Dr. Kiran Patel's 14-year journey from UK consultant-in-waiting to leading gastroenterologist in India is a masterclass in long-term planning and strategic positioning. His decision to reject a lucrative UK consultant position in 2008—just one year before qualifying for citizenship—required extraordinary discipline and faith in his original vision.

The year-long family separation, with his pregnant wife and 6-year-old son in India while he completed his Australia fellowship, was a sacrifice that paid dividends in creating a unique professional profile. His elder son's transformation from struggling CBSE student to summa cum laude graduate after switching to Cambridge curriculum underscores the importance of choosing education based on the child, not the brand.

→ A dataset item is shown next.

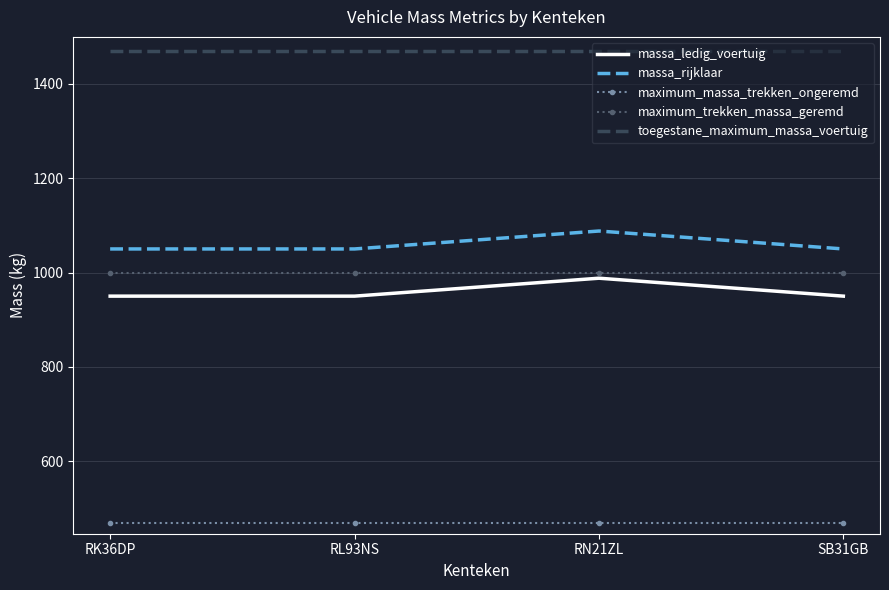

Read the toegestane_maximum_massa_voertuig value at RL93NS.

1470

The Medical Module program that trained 2,500 students for free wasn't charity—it was brilliant strategic positioning that built his reputation in academic circles when he had no family medical background to leverage. His co-founding of RIDA (Returning Indian Doctors Association) with 250+ members shows a commitment to paying forward the guidance he wished he'd had.

For doctors contemplating a return, his message is clear: 70% want to come back, but fear stops most. Plan well, leverage your unique training, build your name through academics, and execute with confidence. The life you want in India is possible—but only if you're willing to walk away from the golden handcuffs when the moment comes.